Tuesday Floridians voted overwhelmingly to lower taxes on solar equipment. But activists are bracing for another campaign – this one against a utility-backed amendment on the November ballot.
Winning nearly 73% of the vote Tuesday, the success of Amendment 4 could signal growing interest in Florida’s solar potential. The measure will make it cheaper for companies to install solar, and boasts the support of lawmakers, industry groups and environmentalists. But activists hope that sunny enthusiasm won’t fuel the utility-backed Amendment 1, a measure they say would mean added costs and penalties for solar users. Stephen Smith heads the Southern Alliance for Clean Energy.

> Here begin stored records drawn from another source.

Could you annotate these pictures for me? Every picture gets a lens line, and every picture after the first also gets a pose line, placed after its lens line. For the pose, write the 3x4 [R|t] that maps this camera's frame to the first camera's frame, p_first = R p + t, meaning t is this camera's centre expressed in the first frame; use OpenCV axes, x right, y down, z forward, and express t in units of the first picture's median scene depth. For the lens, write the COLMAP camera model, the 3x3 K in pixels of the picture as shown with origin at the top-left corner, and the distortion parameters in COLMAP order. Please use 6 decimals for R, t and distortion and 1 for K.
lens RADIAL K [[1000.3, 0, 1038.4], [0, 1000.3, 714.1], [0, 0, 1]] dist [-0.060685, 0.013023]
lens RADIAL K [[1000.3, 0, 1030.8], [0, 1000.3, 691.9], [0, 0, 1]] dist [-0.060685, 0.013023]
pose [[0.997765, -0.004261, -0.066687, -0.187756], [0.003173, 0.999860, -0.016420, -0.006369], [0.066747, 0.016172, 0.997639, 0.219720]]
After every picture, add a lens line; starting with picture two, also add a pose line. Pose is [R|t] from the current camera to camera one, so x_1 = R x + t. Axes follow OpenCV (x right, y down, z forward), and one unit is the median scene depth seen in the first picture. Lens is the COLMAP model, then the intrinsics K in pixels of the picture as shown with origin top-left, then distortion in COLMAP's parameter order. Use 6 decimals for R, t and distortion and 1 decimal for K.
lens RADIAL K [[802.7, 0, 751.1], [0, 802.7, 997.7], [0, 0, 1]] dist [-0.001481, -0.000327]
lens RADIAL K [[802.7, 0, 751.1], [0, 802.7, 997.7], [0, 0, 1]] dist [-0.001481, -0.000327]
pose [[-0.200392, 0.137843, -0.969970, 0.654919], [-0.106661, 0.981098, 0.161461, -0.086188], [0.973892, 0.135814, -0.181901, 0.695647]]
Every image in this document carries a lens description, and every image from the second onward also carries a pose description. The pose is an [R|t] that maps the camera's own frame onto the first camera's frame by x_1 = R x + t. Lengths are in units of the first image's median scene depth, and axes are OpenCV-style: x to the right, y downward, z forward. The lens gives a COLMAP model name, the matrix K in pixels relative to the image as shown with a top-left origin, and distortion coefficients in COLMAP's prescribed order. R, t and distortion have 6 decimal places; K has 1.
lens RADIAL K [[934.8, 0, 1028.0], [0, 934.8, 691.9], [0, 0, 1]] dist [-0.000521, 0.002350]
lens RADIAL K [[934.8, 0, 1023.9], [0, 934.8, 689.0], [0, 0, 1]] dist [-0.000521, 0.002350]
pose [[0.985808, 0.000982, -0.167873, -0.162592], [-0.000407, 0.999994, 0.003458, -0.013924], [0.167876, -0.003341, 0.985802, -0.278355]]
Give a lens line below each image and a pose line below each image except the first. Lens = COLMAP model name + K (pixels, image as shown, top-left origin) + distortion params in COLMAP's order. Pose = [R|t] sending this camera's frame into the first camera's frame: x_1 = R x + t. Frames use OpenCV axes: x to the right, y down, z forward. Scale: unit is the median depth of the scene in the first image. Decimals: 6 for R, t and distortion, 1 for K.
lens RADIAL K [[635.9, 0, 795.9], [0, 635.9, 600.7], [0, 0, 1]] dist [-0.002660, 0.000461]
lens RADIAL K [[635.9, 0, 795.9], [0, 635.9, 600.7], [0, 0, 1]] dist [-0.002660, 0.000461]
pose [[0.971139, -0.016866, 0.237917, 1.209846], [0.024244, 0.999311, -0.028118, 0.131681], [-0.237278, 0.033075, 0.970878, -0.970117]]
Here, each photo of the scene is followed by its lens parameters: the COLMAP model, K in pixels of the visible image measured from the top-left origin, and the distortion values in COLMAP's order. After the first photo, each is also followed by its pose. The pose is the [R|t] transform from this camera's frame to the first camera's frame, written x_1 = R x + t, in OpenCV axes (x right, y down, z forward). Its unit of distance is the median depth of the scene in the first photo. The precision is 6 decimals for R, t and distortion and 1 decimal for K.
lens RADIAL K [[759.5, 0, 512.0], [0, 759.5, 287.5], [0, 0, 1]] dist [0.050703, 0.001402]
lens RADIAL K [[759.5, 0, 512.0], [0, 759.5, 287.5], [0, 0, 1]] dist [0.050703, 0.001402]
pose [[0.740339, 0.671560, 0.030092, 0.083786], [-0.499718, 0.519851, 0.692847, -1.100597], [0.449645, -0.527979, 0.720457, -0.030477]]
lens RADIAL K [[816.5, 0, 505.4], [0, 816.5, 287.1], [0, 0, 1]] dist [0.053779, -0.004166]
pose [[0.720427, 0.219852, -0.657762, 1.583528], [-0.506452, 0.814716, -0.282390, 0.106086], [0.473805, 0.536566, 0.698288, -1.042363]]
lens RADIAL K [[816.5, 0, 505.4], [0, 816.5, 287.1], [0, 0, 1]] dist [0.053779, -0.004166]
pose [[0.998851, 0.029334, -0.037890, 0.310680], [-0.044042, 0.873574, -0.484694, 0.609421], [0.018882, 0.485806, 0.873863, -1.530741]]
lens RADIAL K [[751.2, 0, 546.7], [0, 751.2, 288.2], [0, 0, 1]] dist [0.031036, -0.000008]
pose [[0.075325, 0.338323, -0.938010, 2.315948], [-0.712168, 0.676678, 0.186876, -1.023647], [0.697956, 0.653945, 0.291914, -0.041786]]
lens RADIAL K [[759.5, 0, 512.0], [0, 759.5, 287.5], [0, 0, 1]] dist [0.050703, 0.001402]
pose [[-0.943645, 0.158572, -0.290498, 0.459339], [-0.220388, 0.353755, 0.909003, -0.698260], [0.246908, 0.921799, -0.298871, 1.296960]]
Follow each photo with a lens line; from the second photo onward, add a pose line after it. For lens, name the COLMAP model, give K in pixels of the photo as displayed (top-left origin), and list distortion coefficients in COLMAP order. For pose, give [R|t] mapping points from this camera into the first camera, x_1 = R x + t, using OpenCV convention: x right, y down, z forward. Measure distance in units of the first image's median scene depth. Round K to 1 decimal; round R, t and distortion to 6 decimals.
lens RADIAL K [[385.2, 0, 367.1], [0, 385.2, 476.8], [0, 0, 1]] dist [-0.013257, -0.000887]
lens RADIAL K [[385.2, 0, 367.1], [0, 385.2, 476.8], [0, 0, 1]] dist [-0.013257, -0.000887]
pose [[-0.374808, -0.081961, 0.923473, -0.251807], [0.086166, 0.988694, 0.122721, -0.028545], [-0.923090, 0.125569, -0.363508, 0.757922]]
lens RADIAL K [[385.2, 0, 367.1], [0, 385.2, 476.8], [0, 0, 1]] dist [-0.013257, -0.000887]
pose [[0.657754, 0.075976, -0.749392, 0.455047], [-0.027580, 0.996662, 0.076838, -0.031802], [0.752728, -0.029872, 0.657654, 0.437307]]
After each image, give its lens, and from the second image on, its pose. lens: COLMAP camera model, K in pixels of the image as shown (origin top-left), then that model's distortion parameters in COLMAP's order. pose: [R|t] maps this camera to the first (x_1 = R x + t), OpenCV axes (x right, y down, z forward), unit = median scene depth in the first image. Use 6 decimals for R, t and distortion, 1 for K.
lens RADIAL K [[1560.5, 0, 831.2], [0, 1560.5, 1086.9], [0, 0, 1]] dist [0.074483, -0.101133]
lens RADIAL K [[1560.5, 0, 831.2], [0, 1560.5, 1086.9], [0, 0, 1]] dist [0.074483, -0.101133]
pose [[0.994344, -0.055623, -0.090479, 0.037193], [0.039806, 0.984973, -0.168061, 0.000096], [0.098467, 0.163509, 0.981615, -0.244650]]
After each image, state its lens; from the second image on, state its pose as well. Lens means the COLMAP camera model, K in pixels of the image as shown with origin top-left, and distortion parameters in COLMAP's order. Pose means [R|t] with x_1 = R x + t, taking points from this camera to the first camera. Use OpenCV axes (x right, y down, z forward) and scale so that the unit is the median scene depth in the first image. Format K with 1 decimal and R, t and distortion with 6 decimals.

While the amendments may sound similar, he argues one encourages solar expansion, and the other doesn't.
“Amendment 4 was basically a reduction in taxes. Amendment 1 is the utility companies trying to get the ability to put additional charges and controls on people who have solar,” Smith said.
The pro-Amendment 1 campaign has raised $16 million, with 13 million coming from the state’s utility companies Florida Power and Light, Duke Energy, Tampa Electric Company and Gulf Power. Smith argues the companies don't want to sacrifice profits for clean energy.
“The utilities want to charge customers more who have solar, because those people will not be buying as much electricity from them. And it’s not fair, it’s punitive and it will hold the market back," he said.
Leading up to the November election, activists will continue to educate voters who may confuse the amendments.